御影家より生まれる魔工師の称号を持つ者だけが使用を許された伝説のマナマシン。
現代よりも遥かに技術の優れた世界で、たった一人で戦争を終わらせられるほどの力。
秋斗が作り、残した『大型マナマシン』が10機、宇宙に浮かぶシェオールより地上へと舞い降りる。
巨大なコンテナから出現したのは4脚を持ち、巨大な主砲を持つ戦車。
名を『タイタン』という。
地上に舞い降りたタイタンは起動するとユウトの右目とリンクを完了させて指示を待つ。
「タイタン。主砲用意」
主より命令を受けた全10機のタイタンは己の4本の脚から太いアイゼンを排出して大地と脚を繋ぎ止め、ヴォォォォと耳を塞ぎたくなるような五月蝿い音を撒き散らせながらリアクターの稼働率を上げていく。
「目標。敵移動要塞」
ユウトが侵攻を続ける移動要塞を睨みつけると、10機のタイタンは砲身を移動要塞へと一斉に向ける。
砲身の先には主砲発射用の術式で構成された円が3乗発生し、発射の時を待つ。
「主砲、撃て!」
ユウトが命令を下すと10機のタイタンが主砲を放つ。
一瞬世界から音が消えたのでは、と錯覚するほどの静けさが訪れた後に大音量で主砲の発射音が周囲に発生。
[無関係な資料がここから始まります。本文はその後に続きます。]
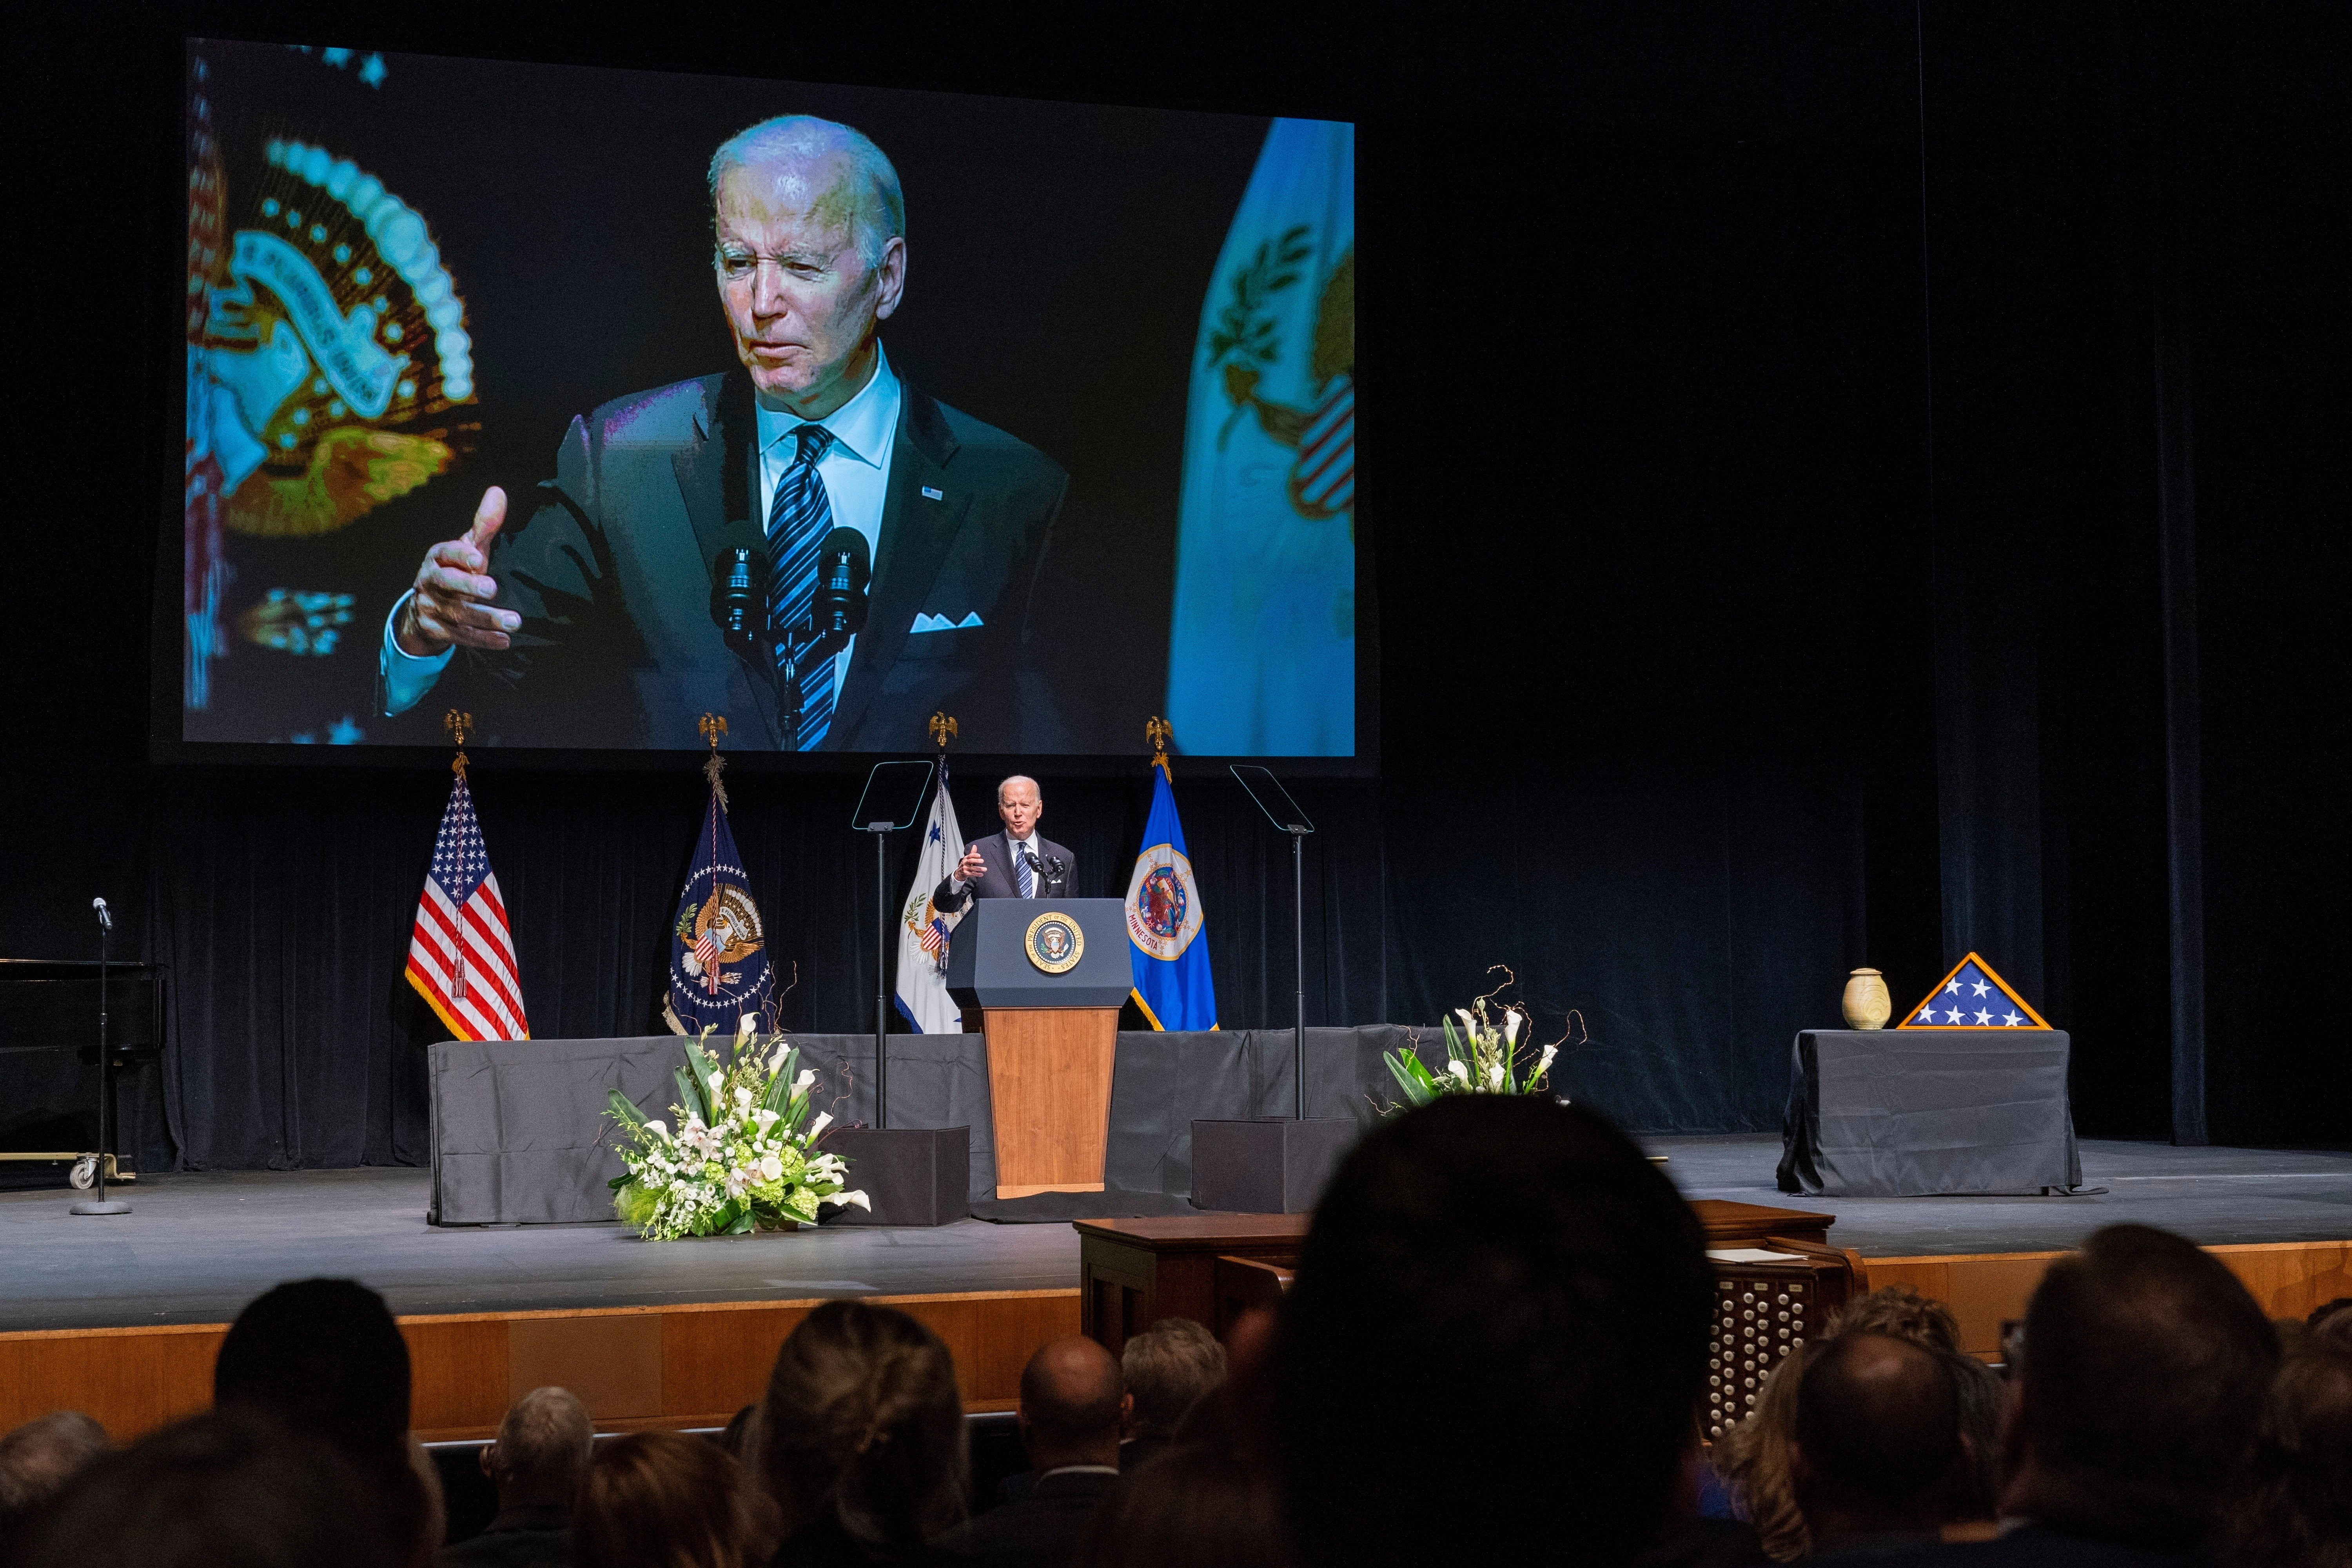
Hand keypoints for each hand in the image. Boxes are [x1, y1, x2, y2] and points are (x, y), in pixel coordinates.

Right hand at [393, 487, 520, 654]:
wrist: (426, 607)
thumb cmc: (456, 570)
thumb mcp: (468, 548)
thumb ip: (483, 525)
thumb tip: (498, 492)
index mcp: (437, 557)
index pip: (445, 553)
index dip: (461, 555)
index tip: (479, 559)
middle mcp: (430, 582)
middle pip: (446, 584)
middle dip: (468, 586)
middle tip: (492, 588)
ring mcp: (431, 608)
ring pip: (458, 614)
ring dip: (487, 618)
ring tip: (515, 621)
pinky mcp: (437, 631)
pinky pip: (461, 637)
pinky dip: (483, 639)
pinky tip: (504, 640)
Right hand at [957, 844, 986, 883]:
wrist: (959, 872)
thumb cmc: (965, 864)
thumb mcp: (968, 858)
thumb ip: (972, 853)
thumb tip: (974, 845)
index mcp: (966, 858)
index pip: (970, 856)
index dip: (974, 855)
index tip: (979, 855)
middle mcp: (965, 863)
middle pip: (970, 861)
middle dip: (976, 861)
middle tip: (983, 861)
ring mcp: (965, 868)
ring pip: (972, 868)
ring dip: (979, 869)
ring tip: (985, 869)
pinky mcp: (966, 873)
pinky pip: (972, 874)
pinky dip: (977, 874)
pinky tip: (982, 874)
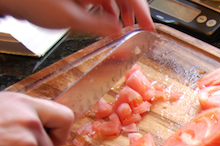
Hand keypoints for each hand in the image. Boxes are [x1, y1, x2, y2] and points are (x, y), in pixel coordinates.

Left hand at [0, 0, 154, 36]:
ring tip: (122, 27)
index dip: (144, 12)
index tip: (150, 28)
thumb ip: (98, 25)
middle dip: (133, 11)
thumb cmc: (30, 0)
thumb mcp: (69, 18)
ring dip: (119, 10)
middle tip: (139, 29)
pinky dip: (104, 7)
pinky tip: (104, 19)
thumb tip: (117, 30)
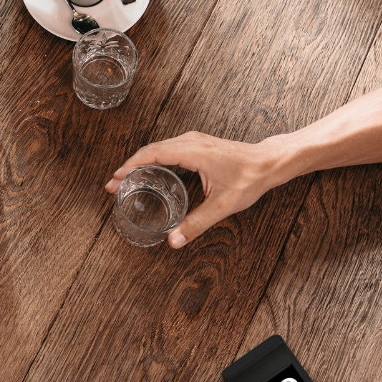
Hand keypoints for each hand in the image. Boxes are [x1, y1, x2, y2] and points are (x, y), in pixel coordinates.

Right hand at [104, 131, 293, 247]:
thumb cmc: (250, 177)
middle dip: (129, 167)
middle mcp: (191, 141)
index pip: (153, 154)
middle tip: (112, 185)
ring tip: (125, 179)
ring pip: (158, 148)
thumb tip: (174, 240)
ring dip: (140, 162)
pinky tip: (149, 172)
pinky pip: (168, 148)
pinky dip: (153, 159)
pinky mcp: (198, 145)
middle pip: (151, 150)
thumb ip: (197, 223)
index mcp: (194, 151)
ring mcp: (194, 141)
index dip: (130, 166)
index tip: (115, 178)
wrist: (269, 162)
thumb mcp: (223, 204)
砲身から放たれる赤い稲妻のような魔素のビームは、巨大な戦車であるタイタンがアイゼンを使って脚と大地を縫い付けていても反動で3メートルは後退してしまう程。
当然、威力も相応のモノだ。
最初の小手調べであった魔石砲は簡単に防がれてしまったが、タイタンの主砲は無効化される事なくガリガリと移動要塞のシールドを削っていく。
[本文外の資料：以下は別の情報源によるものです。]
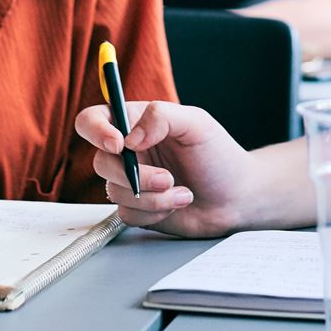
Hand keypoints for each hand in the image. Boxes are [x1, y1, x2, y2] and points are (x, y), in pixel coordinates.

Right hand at [74, 100, 254, 236]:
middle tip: (167, 178)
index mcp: (137, 123)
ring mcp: (131, 181)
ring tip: (182, 192)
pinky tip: (177, 204)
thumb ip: (162, 117)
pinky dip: (154, 212)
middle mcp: (129, 152)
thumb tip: (130, 136)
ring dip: (151, 196)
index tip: (118, 144)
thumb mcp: (197, 124)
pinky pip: (127, 214)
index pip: (95, 119)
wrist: (236, 197)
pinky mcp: (138, 208)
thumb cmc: (219, 156)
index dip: (96, 130)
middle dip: (134, 175)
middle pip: (101, 161)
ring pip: (114, 191)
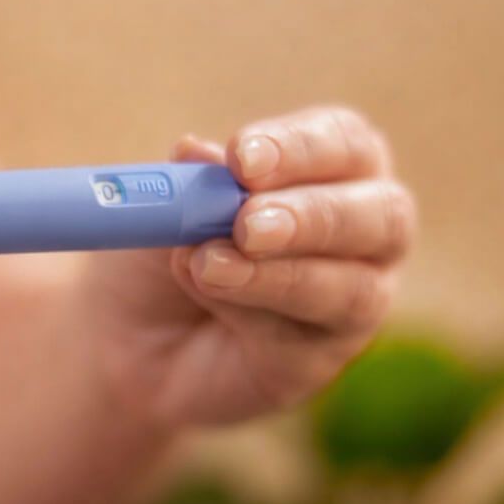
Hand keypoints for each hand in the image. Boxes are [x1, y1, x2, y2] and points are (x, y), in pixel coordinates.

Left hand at [86, 106, 414, 427]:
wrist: (120, 341)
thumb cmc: (158, 255)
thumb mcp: (163, 213)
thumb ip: (189, 186)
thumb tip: (195, 150)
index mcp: (332, 170)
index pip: (345, 143)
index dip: (300, 148)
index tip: (242, 157)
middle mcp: (364, 233)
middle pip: (383, 213)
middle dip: (310, 215)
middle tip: (247, 221)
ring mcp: (352, 302)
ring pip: (353, 287)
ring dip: (279, 273)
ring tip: (209, 264)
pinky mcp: (320, 361)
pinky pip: (311, 339)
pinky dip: (254, 312)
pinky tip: (209, 298)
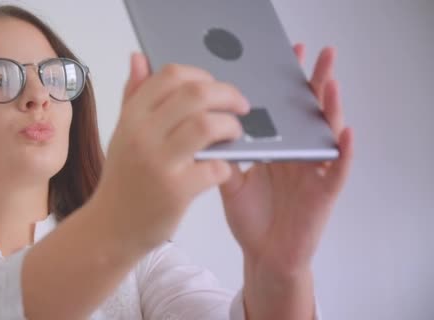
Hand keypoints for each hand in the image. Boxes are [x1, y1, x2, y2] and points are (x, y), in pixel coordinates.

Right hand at [92, 53, 249, 252]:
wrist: (112, 227)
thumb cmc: (123, 178)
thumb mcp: (123, 133)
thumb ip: (133, 95)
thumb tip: (139, 57)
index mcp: (132, 116)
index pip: (170, 75)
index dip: (201, 75)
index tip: (214, 88)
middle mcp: (142, 135)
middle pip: (195, 94)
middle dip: (228, 95)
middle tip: (241, 106)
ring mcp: (158, 163)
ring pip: (207, 125)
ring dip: (231, 126)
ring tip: (235, 134)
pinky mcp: (176, 191)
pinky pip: (215, 166)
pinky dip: (227, 164)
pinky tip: (223, 167)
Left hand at [220, 45, 353, 275]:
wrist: (264, 257)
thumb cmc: (252, 220)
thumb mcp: (232, 183)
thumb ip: (225, 158)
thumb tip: (205, 130)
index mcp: (277, 150)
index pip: (284, 111)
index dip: (285, 85)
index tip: (281, 58)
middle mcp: (297, 156)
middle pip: (308, 114)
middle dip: (313, 83)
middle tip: (318, 53)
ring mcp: (312, 172)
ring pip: (325, 134)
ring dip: (330, 108)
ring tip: (330, 81)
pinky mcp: (323, 193)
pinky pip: (336, 169)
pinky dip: (342, 151)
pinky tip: (343, 131)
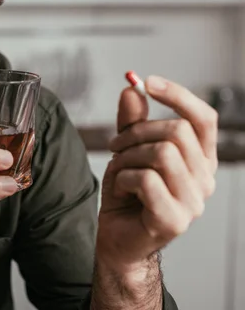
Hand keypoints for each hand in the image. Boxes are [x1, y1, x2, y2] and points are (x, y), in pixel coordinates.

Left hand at [97, 75, 217, 270]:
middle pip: (177, 131)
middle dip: (136, 132)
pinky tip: (121, 190)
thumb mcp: (127, 150)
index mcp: (200, 159)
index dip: (178, 95)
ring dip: (128, 157)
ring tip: (118, 170)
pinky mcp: (174, 219)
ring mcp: (193, 202)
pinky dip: (123, 178)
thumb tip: (131, 88)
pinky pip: (146, 180)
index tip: (148, 82)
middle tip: (115, 145)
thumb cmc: (127, 193)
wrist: (117, 238)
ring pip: (162, 153)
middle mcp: (205, 180)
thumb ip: (131, 121)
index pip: (204, 118)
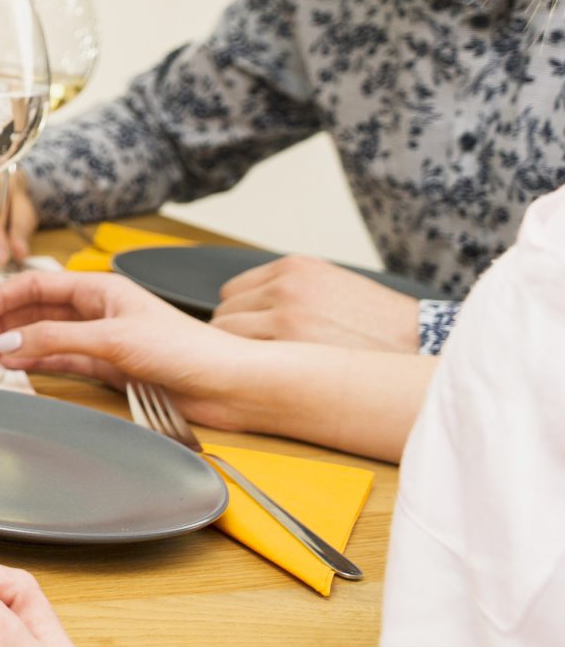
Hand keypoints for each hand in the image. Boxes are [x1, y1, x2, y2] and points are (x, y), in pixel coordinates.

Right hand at [0, 271, 260, 429]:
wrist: (227, 385)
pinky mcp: (108, 367)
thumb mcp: (113, 339)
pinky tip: (14, 365)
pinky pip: (60, 359)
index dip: (0, 299)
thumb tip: (8, 343)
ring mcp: (102, 339)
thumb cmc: (187, 350)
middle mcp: (99, 311)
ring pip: (44, 336)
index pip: (36, 286)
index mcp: (101, 289)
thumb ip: (56, 340)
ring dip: (13, 343)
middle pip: (35, 311)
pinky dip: (34, 362)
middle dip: (1, 322)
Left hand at [210, 255, 419, 352]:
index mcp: (295, 269)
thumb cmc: (379, 325)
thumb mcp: (333, 287)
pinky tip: (268, 377)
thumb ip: (291, 290)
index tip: (252, 335)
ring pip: (228, 337)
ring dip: (239, 355)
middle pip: (224, 315)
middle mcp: (285, 288)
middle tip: (260, 358)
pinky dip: (248, 369)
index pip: (233, 293)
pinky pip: (243, 359)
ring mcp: (285, 317)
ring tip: (266, 370)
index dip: (240, 317)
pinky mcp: (291, 348)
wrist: (420, 345)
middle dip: (237, 337)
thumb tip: (250, 309)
その攻防は相手のシールドを発生させている動力炉が力尽きるか、タイタンのリアクターが焼き尽きるのが先かという勝負に持ち込まれるが――
「お前達の作ったただの魔石炉が、初代魔工師の作ったリアクターに勝てるはずがないだろう」
嘗て雨宮グレンが発足した特殊部隊計画。
その中に含まれていた情報部隊は、発足後に他国へと潜入して様々な情報を得た。
そして、リンドアースがアークマスターである秋斗の創った『リアクター』と同等、もしくは模造品の動力炉の探索をしている事を掴むと、敢て東側での新技術でもあった魔石炉の情報を流したのだ。
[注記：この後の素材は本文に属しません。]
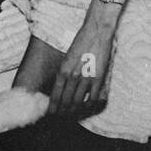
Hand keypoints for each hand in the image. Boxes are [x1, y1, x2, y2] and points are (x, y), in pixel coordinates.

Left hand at [49, 2, 119, 116]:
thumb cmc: (81, 40)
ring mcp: (86, 78)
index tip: (51, 114)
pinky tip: (87, 109)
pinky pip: (93, 99)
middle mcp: (73, 76)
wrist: (96, 31)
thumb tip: (61, 87)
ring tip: (72, 116)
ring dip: (74, 112)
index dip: (53, 108)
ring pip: (78, 103)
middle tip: (61, 119)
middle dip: (62, 113)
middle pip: (66, 102)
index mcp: (63, 70)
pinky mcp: (99, 78)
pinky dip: (89, 106)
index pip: (55, 96)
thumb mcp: (67, 56)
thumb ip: (64, 72)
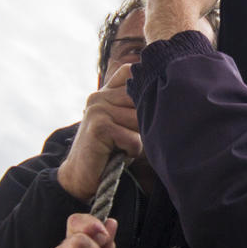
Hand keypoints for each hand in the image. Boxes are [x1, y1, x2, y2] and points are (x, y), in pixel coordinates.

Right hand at [58, 64, 142, 201]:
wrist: (79, 176)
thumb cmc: (109, 150)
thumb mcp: (122, 122)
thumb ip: (134, 106)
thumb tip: (167, 95)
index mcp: (106, 92)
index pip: (130, 71)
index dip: (145, 82)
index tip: (151, 99)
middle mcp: (99, 96)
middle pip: (141, 98)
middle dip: (144, 120)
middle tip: (132, 136)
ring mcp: (98, 110)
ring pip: (139, 119)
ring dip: (138, 138)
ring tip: (124, 146)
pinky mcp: (99, 127)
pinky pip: (132, 138)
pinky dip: (131, 150)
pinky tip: (119, 154)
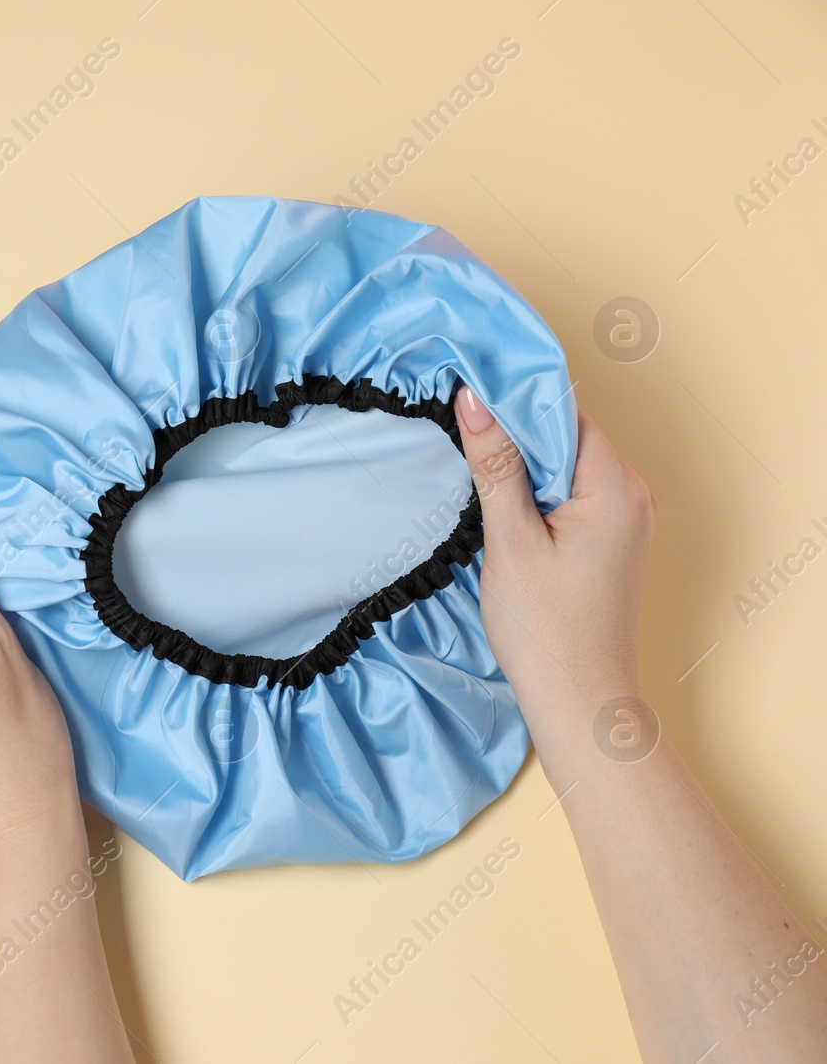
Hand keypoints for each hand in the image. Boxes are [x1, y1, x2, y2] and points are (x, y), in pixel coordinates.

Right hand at [453, 388, 656, 717]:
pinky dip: (539, 492)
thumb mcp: (511, 539)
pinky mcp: (613, 541)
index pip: (564, 413)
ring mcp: (628, 519)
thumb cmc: (545, 629)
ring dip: (524, 465)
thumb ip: (495, 465)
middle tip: (461, 432)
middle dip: (516, 432)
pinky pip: (574, 494)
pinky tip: (505, 509)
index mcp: (616, 486)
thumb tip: (474, 400)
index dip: (514, 401)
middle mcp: (634, 495)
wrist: (580, 700)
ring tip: (477, 472)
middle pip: (568, 435)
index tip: (467, 395)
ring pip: (568, 465)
探していた物とは違えど、見事に魔石炉という技術に食い付いたリンドアースは現在複数の魔石炉を使って移動要塞を動かしている。
しかし、魔石炉はリアクターの下位互換。
タイタンのリアクターが放つ主砲に勝てる訳もなく移動要塞のシールドは粉砕。
シールドを貫いて尚、威力の弱まらない主砲は移動要塞に大きくダメージを与えて移動要塞を行動不能に陥らせた。